Records from a dataset
-- begin --

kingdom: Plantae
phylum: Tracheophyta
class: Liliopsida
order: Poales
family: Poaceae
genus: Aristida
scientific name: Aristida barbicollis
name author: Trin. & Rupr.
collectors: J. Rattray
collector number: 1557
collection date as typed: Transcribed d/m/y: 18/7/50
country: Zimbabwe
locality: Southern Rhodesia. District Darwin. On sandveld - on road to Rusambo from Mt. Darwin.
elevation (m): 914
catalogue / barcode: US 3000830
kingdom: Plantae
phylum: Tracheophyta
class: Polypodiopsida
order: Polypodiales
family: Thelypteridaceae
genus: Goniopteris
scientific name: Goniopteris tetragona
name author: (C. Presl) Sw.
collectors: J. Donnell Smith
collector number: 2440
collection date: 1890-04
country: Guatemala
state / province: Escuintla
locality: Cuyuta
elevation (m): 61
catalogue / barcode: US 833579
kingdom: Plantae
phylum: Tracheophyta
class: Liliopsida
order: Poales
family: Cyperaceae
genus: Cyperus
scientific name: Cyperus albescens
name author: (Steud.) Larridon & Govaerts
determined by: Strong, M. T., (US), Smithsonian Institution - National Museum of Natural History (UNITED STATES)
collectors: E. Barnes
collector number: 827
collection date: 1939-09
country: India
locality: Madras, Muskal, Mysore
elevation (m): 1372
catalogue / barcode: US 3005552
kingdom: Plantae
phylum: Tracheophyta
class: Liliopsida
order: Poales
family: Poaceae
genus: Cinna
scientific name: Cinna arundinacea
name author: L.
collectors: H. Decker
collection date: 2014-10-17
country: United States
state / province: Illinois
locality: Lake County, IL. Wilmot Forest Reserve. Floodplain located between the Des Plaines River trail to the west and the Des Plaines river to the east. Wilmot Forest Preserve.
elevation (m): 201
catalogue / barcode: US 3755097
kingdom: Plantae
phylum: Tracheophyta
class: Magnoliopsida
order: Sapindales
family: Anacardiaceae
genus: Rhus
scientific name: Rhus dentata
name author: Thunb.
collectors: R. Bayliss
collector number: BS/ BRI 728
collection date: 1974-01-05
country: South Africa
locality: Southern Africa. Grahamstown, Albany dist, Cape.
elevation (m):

-- end --

Exercise: Reproduce every line of the records above verbatim, from first to last.

Final result:
kingdom: Plantae
phylum: Tracheophyta
class: Liliopsida
order: Poales
family: Poaceae
genus: Aristida
scientific name: Aristida barbicollis
name author: Trin. & Rupr.
collectors: J. Rattray
collector number: 1557
collection date as typed: Transcribed d/m/y: 18/7/50
country: Zimbabwe
locality: Southern Rhodesia. District Darwin. On sandveld - on road to Rusambo from Mt. Darwin.
elevation (m): 914
catalogue / barcode: US 3000830
kingdom: Plantae
phylum: Tracheophyta
class: Polypodiopsida
order: Polypodiales
family: Thelypteridaceae
genus: Goniopteris
scientific name: Goniopteris tetragona
name author: (C. Presl) Sw.
collectors: J. Donnell Smith
collector number: 2440
collection date: 1890-04
country: Guatemala
state / province: Escuintla
locality: Cuyuta
elevation (m): 61
catalogue / barcode: US 833579
kingdom: Plantae
phylum: Tracheophyta
class: Liliopsida
order: Poales
family: Cyperaceae
genus: Cyperus
scientific name: Cyperus albescens
name author: (Steud.) Larridon & Govaerts
determined by: Strong, M. T., (US), Smithsonian Institution - National Museum of Natural History (UNITED STATES)
collectors: E. Barnes
collector number: 827
collection date: 1939-09
country: India
locality: Madras, Muskal, Mysore
elevation (m): 1372
catalogue / barcode: US 3005552
kingdom: Plantae
phylum: Tracheophyta
class: Liliopsida
order: Poales
family: Poaceae
genus: Cinna
scientific name: Cinna arundinacea
name author: L.
collectors: H. Decker
collection date: 2014-10-17
country: United States
state / province: Illinois
locality: Lake County, IL. Wilmot Forest Reserve. Floodplain located between the Des Plaines River trail to the west and the Des Plaines river to the east. Wilmot Forest Preserve.
elevation (m): 201
catalogue / barcode: US 3755097
kingdom: Plantae
phylum: Tracheophyta
class: Magnoliopsida
order: Sapindales
family: Anacardiaceae
genus: Rhus
scientific name: Rhus dentata
name author: Thunb.
collectors: R. Bayliss
collector number: BS/ BRI 728
collection date: 1974-01-05
country: South Africa
locality: Southern Africa. Grahamstown, Albany dist, Cape.
elevation (m):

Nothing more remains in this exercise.